De l'Italie au barrage de Rossens

Il a voulu raconter une histoire de famille et l'a créée de toute pièce. Son ouvrage évoque le destin croisé d'un père et de son fils, qui ne se sont malheureusement pas connus. Le père, un immigré italien, est arrivé en Suisse pour la construction du barrage de Rossens. Mort avant que son fils ne grandisse, ce dernier reniera sa filiation. Les confidences croisées tantôt de l'un et de l'autre permettront de découvrir le secret d'un trésor et les raisons de l'issue dramatique de l'un des protagonistes. «J'ai longuement discuté avec des amis italiens pour être au plus proche de la réalité des chantiers, de l'immigration, des conditions de vie rudes...», évoque Nicolas Kissling.

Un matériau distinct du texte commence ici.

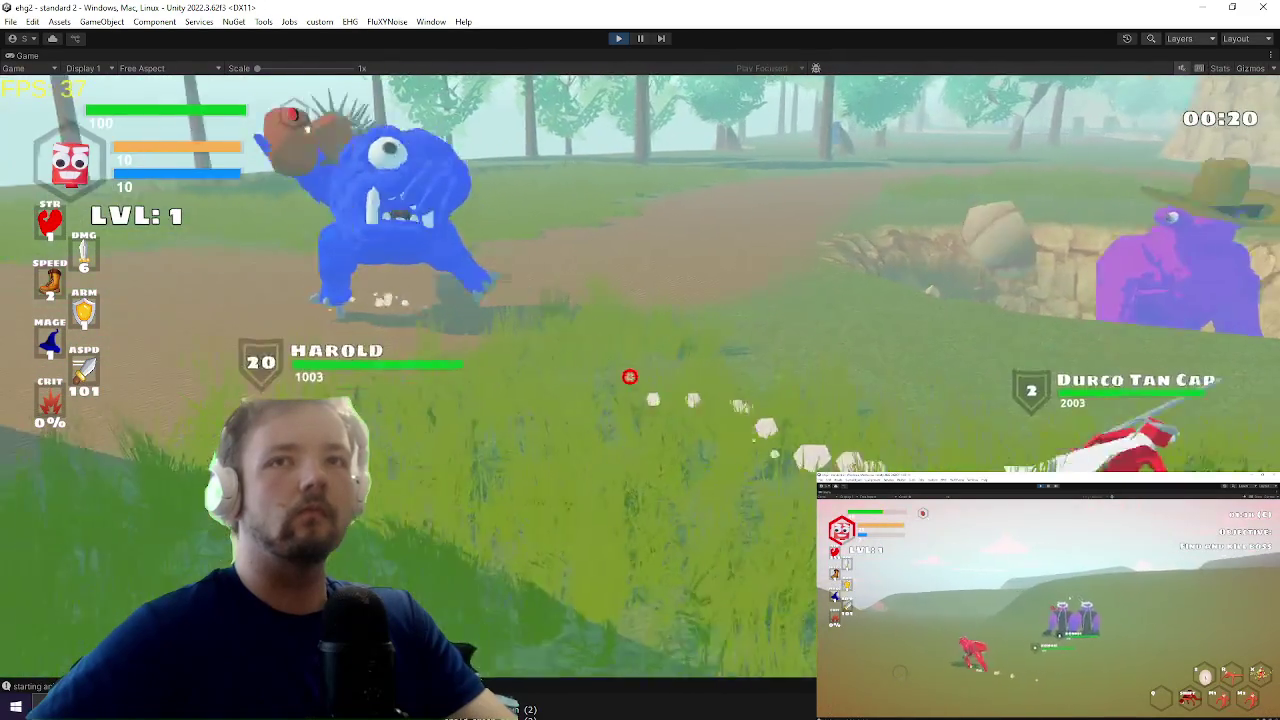
pyautogui.press('w')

Il a dû jongler entre son travail et sa famille – il est papa d'une fille de 6 ans – pour pouvoir finaliser son ouvrage. «J'écrivais souvent le matin. Le soir impossible, j'étais trop vidé.» Désormais, il songe à l'après. «L'appétit vient en mangeant! Je souhaitais surtout arriver au bout de ce roman. Désormais, la plume me démange. J'ai déjà des idées...»

Date:23.11.2017
Parution: 878

Les Lions d'argent et de bronze vont au sport

Outre ce Lion d'or, la commune d'Oron a décerné deux autres prix: le Lion d'argent à Lucas Légeret, qui s'illustre en sport automobile, tandis que le Lion de bronze revient à Jules Morard, qui pratique le vélo trial en catégorie benjamin. La nouvelle formule de la commune pour récompenser les candidats a trouvé son rythme de croisière. En 2015, il n'y avait pas eu de mérite, faute de candidats. Depuis, la Municipalité a élargi ses critères.